# Replacement Chainset - Triple, 130 BCD, Square Taper



## Stephen C (19 Sep 2014)

After an unfortunate ride home last night that ended with the right hand pedal stripping the thread from the crank arm (I must've crossed threaded it) I'm looking for a replacement. My current chainset is a Truvativ Isoflow 52/42/30 170mm Triple Crankset, and I would like to get as close a replacement as possible, but can't find anything online. 

As it is for my winter commuter, I'm not worried about colour or crank length, just ideally fit a square taper bottom bracket, able to use my current chainrings (130 BCD) and be a triple.
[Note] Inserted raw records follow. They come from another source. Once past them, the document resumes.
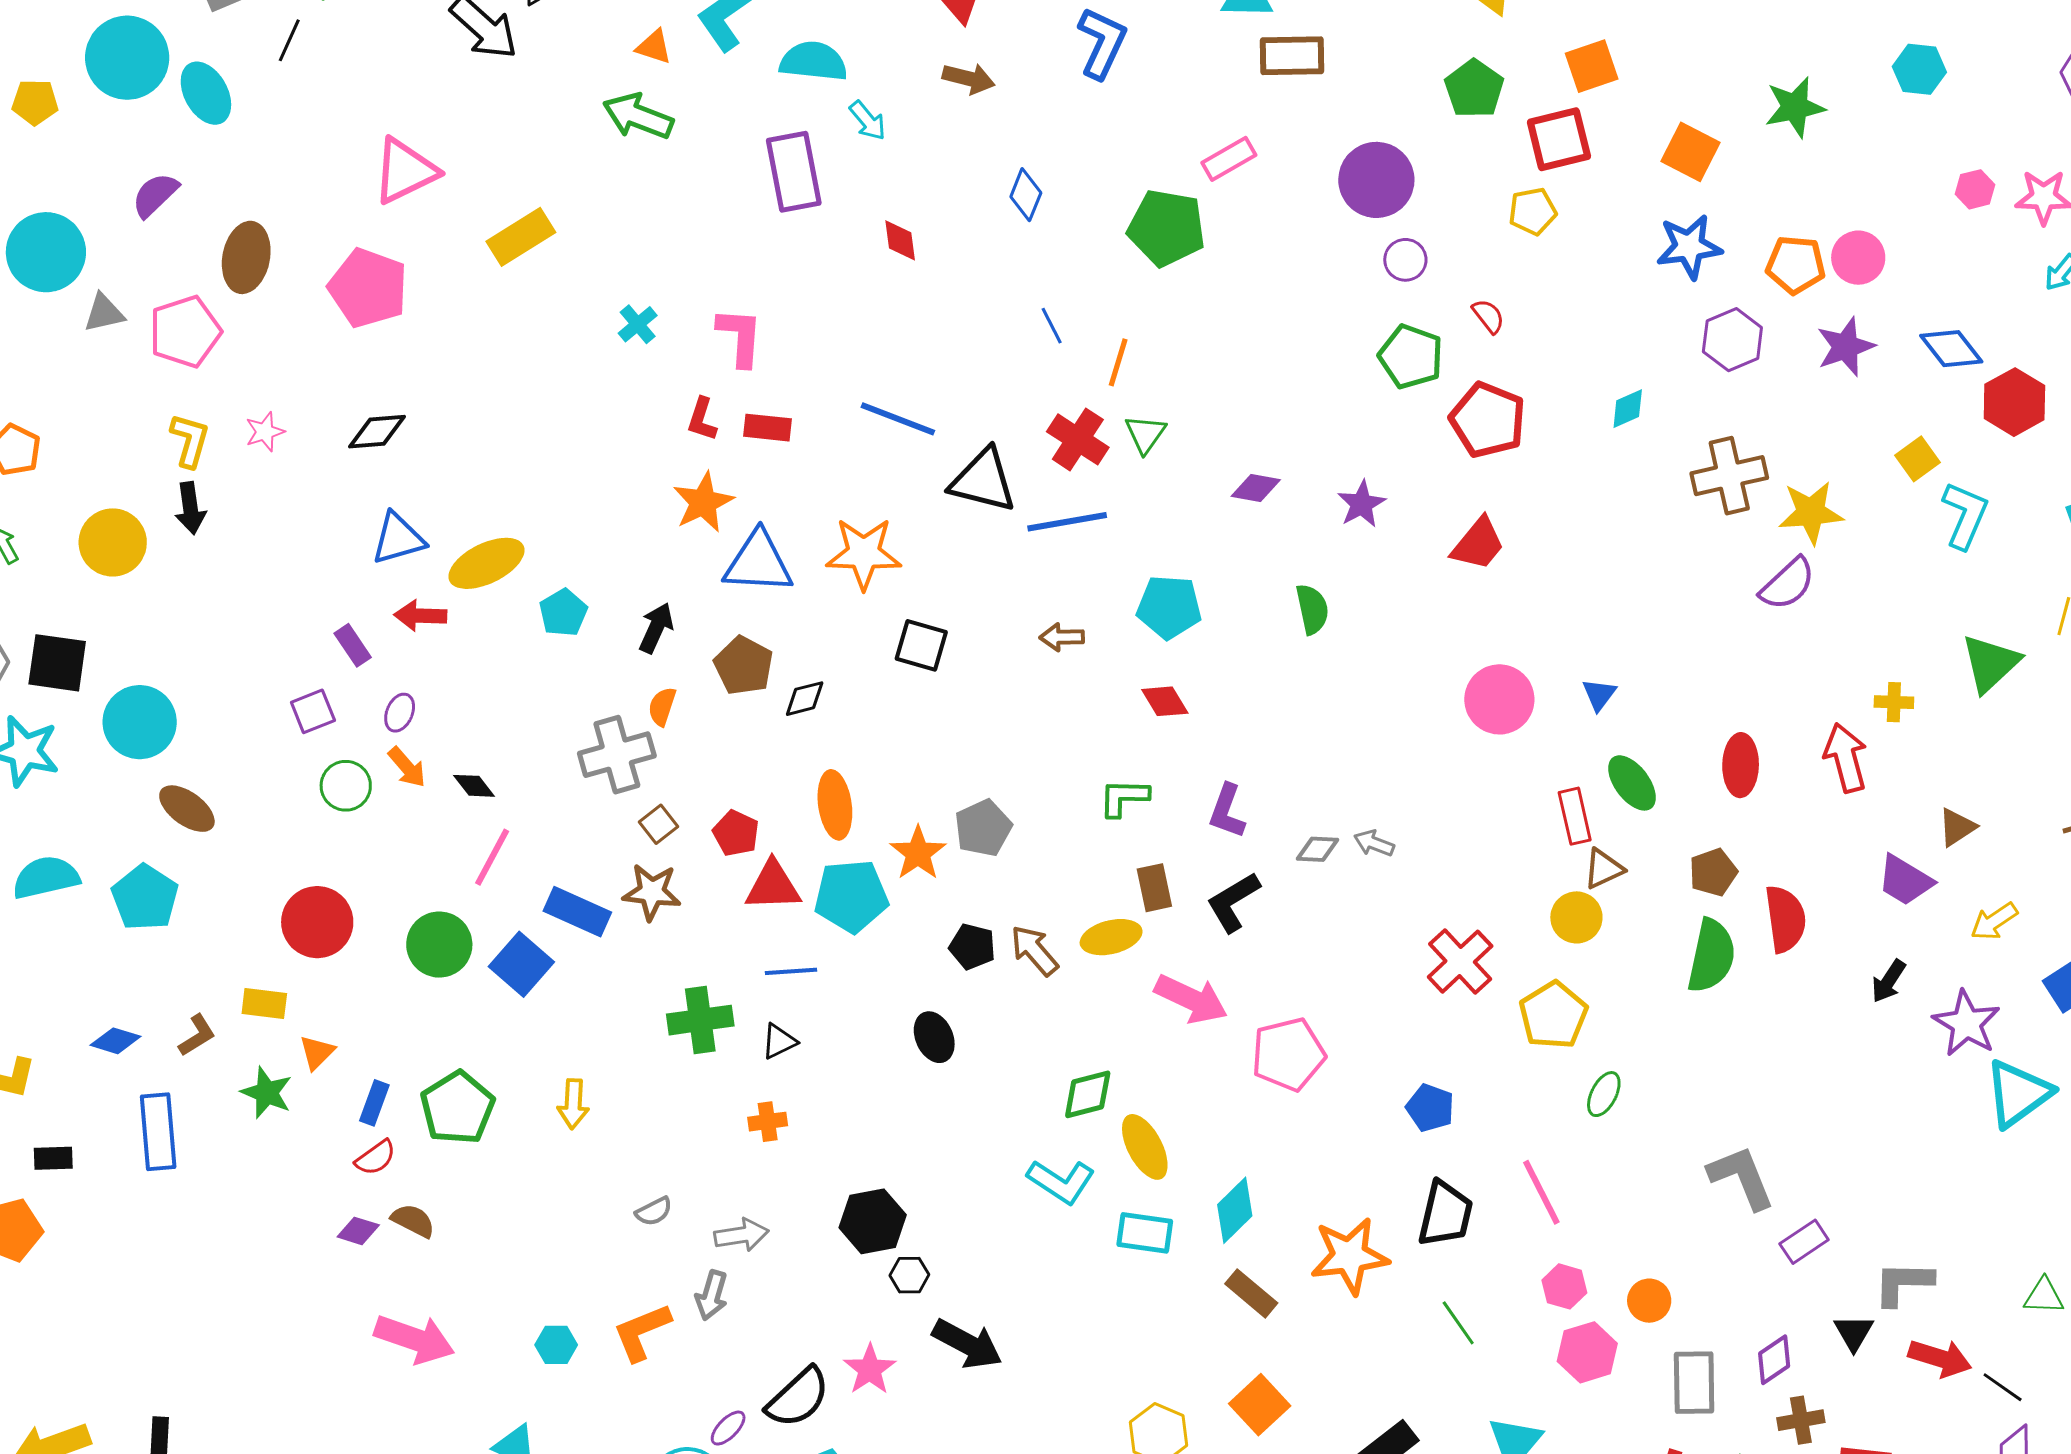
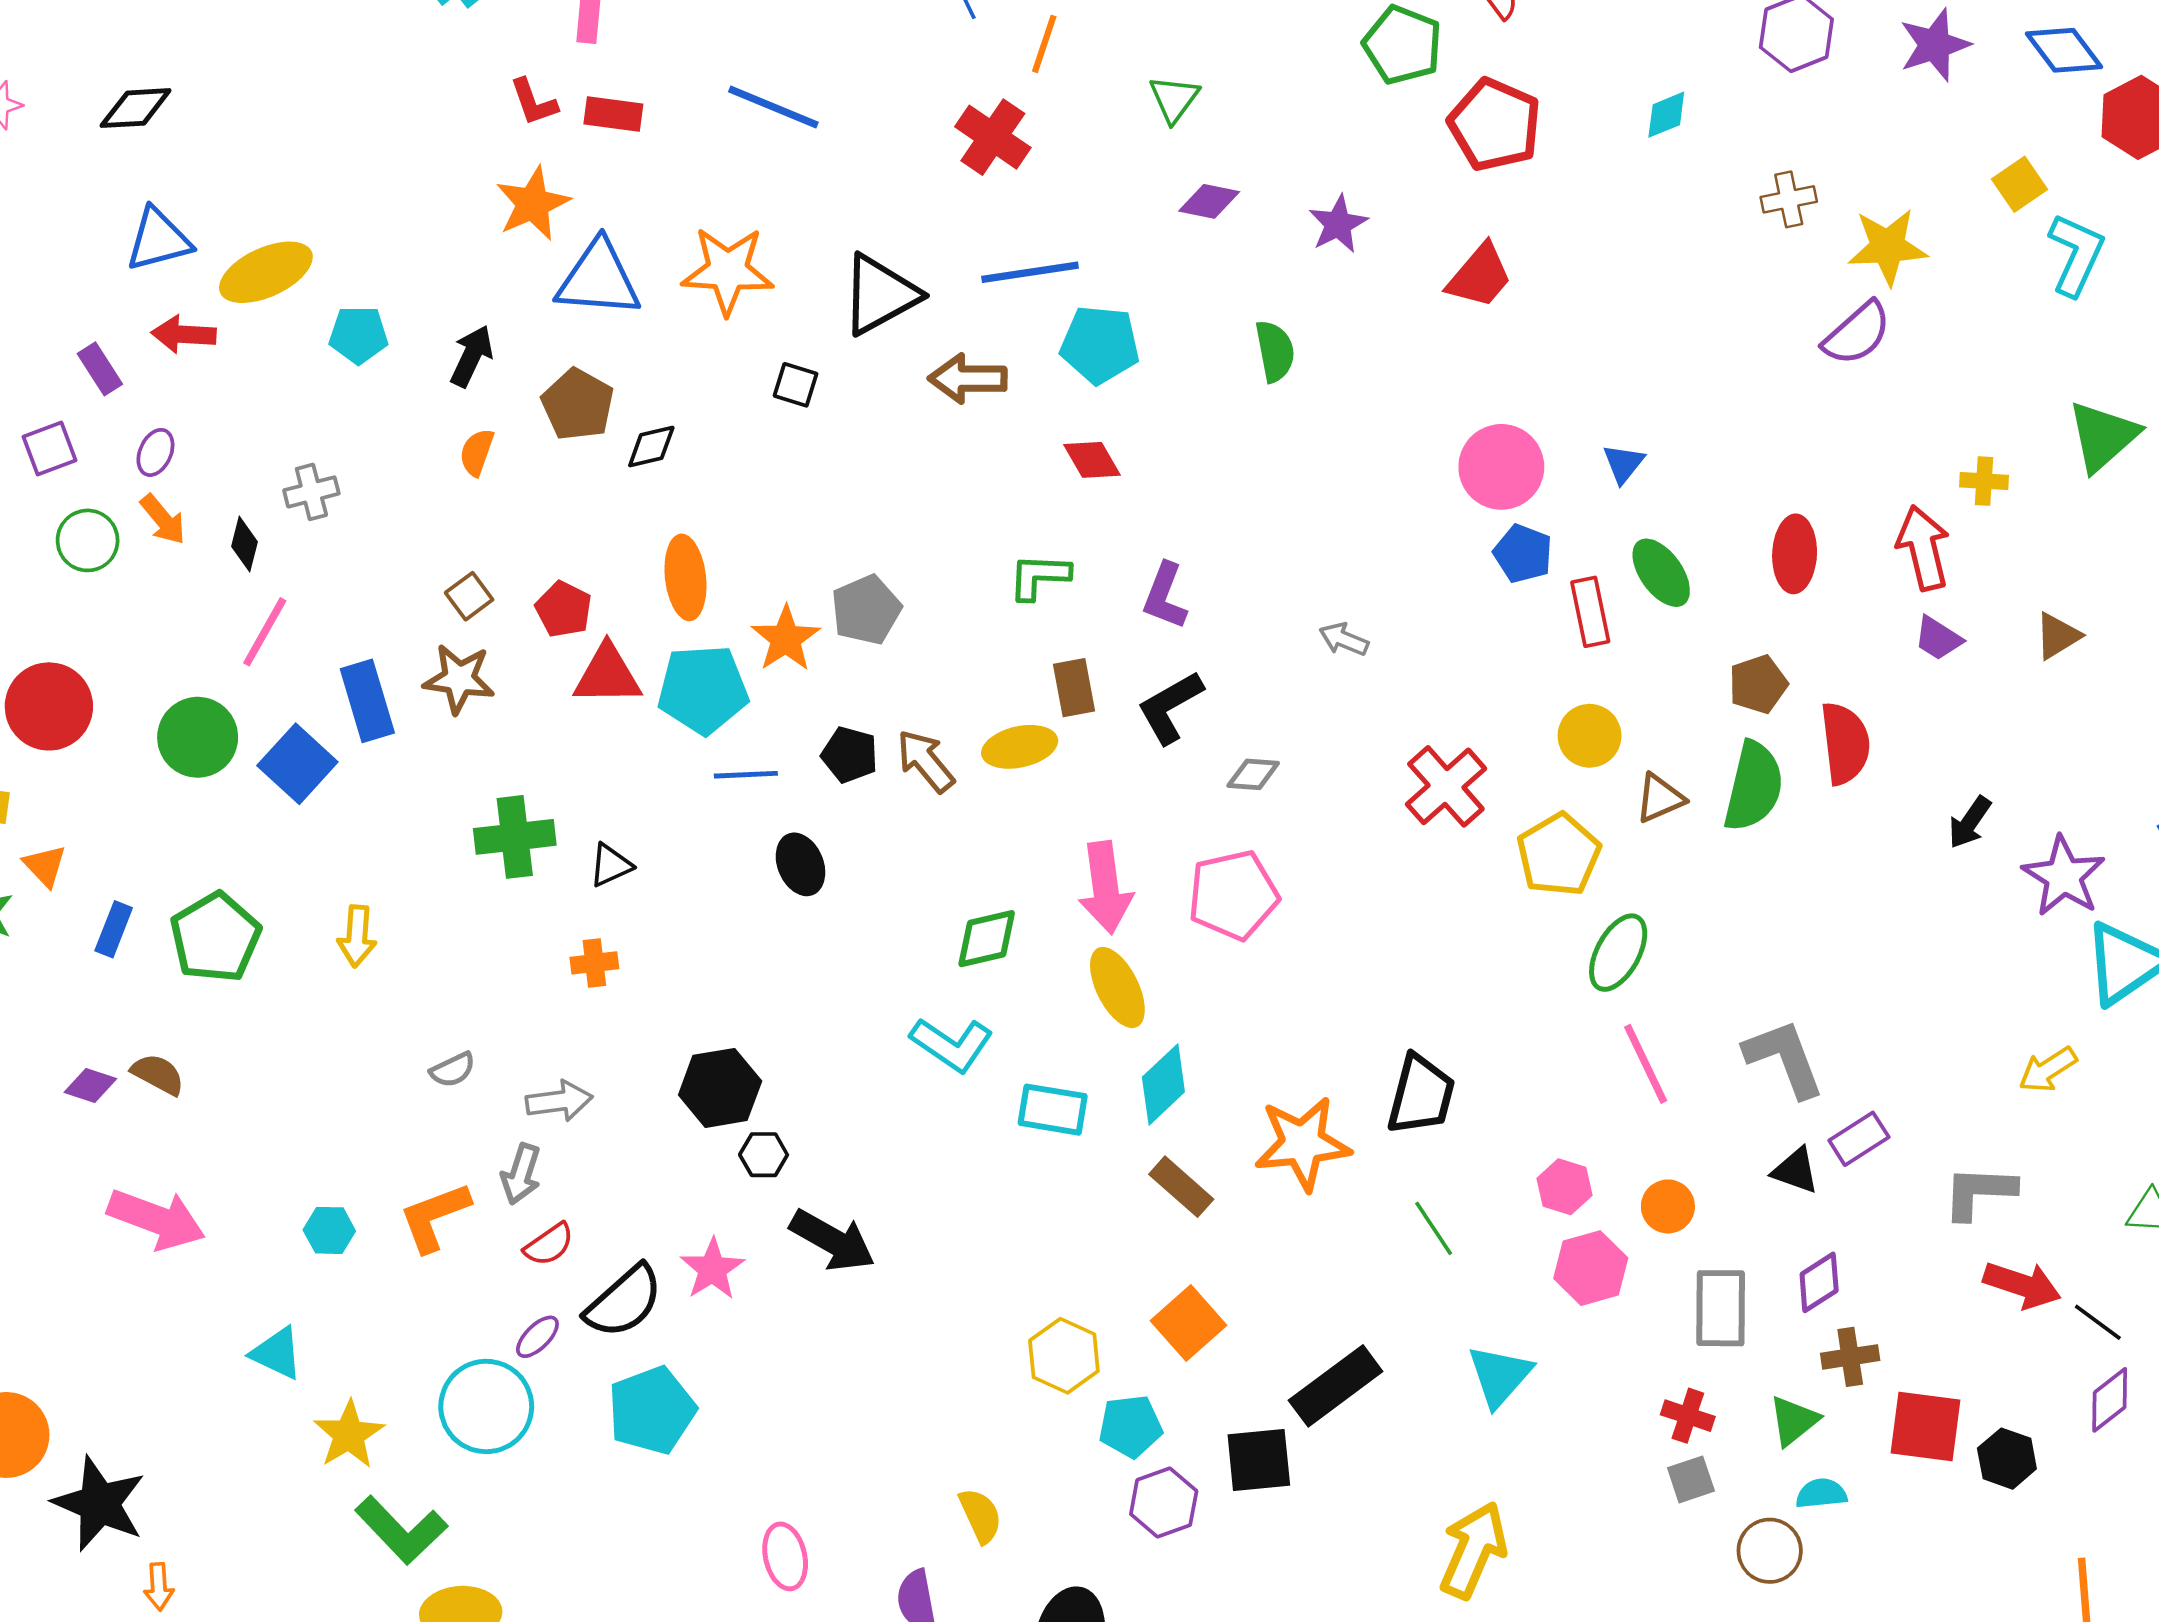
red L-shape: (702, 419) -> (533, 102), turned -39
green triangle: (1145, 434) -> (1174, 99), moved
brown cross: (1729, 476) -> (1789, 199), size x0.6
black triangle: (983, 481) -> (880, 295), moved, turned -44
blue line: (1067, 522) -> (1030, 272), moved
cyan pentagon: (563, 613) -> (359, 335), turned 30
brown arrow: (1062, 637) -> (968, 379), size x1.4
black square: (921, 645) -> (796, 385), size x0.7
gray cross: (617, 755) -> (311, 492), moved, size x0.6
black diamond: (474, 786) -> (244, 544), turned 51
gray diamond: (1317, 849) -> (1253, 774), moved
brown triangle: (1604, 869) -> (1660, 798), moved
purple trapezoid: (1905, 880) -> (1938, 638), moved, size x0.7
blue rectangle: (577, 912) -> (367, 701), turned 48
yellow arrow: (1994, 921) -> (2048, 1070), moved
blue line: (791, 971) -> (746, 775), moved
pink arrow: (1191, 999) -> (1105, 888), moved, turned 56
orange triangle: (317, 1052) -> (45, 866), turned -30
green ellipse: (1604, 1094) -> (1618, 953), size x1.4
blue pentagon: (1430, 1108) -> (1523, 554), moved
yellow ellipse: (1145, 1147) -> (1117, 988), moved
red semicircle: (376, 1158) -> (549, 1244), moved
pink line: (1541, 1192) -> (1646, 1064), moved
black triangle: (1854, 1333) -> (1795, 1170), moved, turned -42

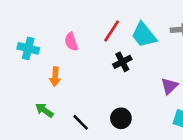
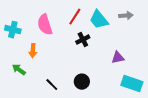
pink semicircle: (71, 42) -> (45, 25), size x1.5
purple triangle: (169, 86) -> (118, 58), turned 32
green arrow: (44, 110) -> (19, 70), moved

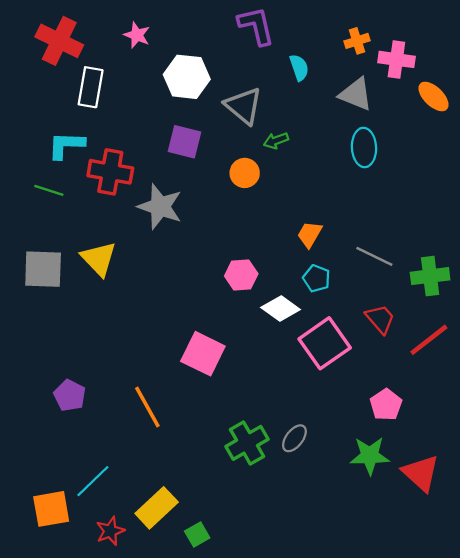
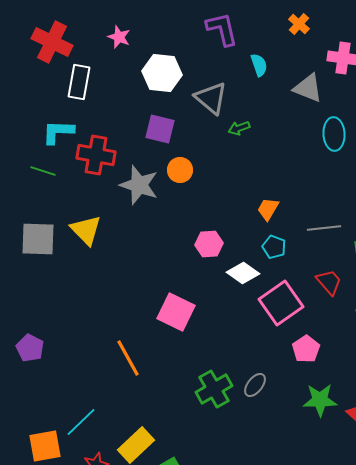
orange cross: (357, 41) -> (299, 24), moved, turned -30
cyan ellipse: (364, 147) -> (334, 134), moved
orange circle: (245, 173) -> (180, 170), moved
gray line: (374, 256) -> (324, 228), turned -32
purple pentagon: (70, 395) -> (30, 348), moved
pink pentagon: (386, 405) -> (306, 349), moved

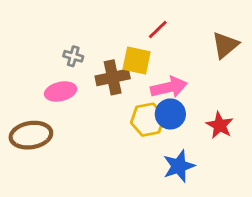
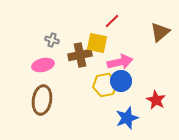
red star: (220, 125) -> (156, 100), moved
brown ellipse: (31, 135) -> (42, 100), moved, turned -72

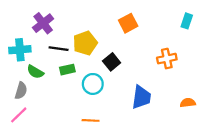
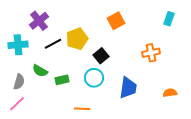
black line: (59, 49) -> (53, 44), turned -36
green rectangle: (67, 70) -> (62, 80), moved
green semicircle: (35, 72) -> (40, 71), moved
cyan circle: (93, 84) -> (94, 78), moved

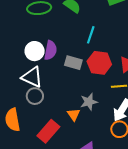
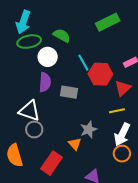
cyan line: (91, 35) -> (83, 63), turned -42
white circle: (35, 51) -> (48, 57), moved
red hexagon: (99, 63) -> (100, 74), moved

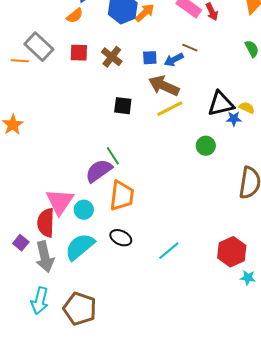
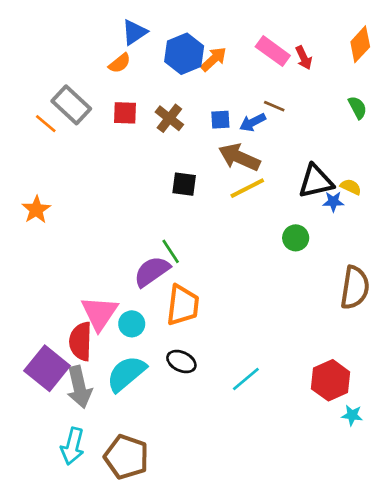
orange line: (20, 61) -> (46, 124), turned 36
purple square: (21, 243) -> (47, 368), size x2.0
Any help greatly welcomed!


----------



## ColinJ (19 Sep 2014)

Stephen - if you can't find what you are looking for, take a look at the 110/74 BCD Stronglight triple chainsets at Spa Cycles. I have just fitted a 48/38/28 to my Cannondale. It is really nice, and at a bargain price. Fits Shimano BBs - I bought a UN55 and that is fine.


----------



## Sharky (19 Sep 2014)

If you have stripped the pedal threads, a firm like http://www.highpath.net 
Might be able to repair it. You could also have them re drilled down to 145mm and experience the benefits of short cranks.

Cheers keith


----------



## Stephen C (19 Sep 2014)

Thanks for the ideas, been in touch with a LBS so will take it to them to see if they can fix it, they seemed fairly confident they will find a solution!


----------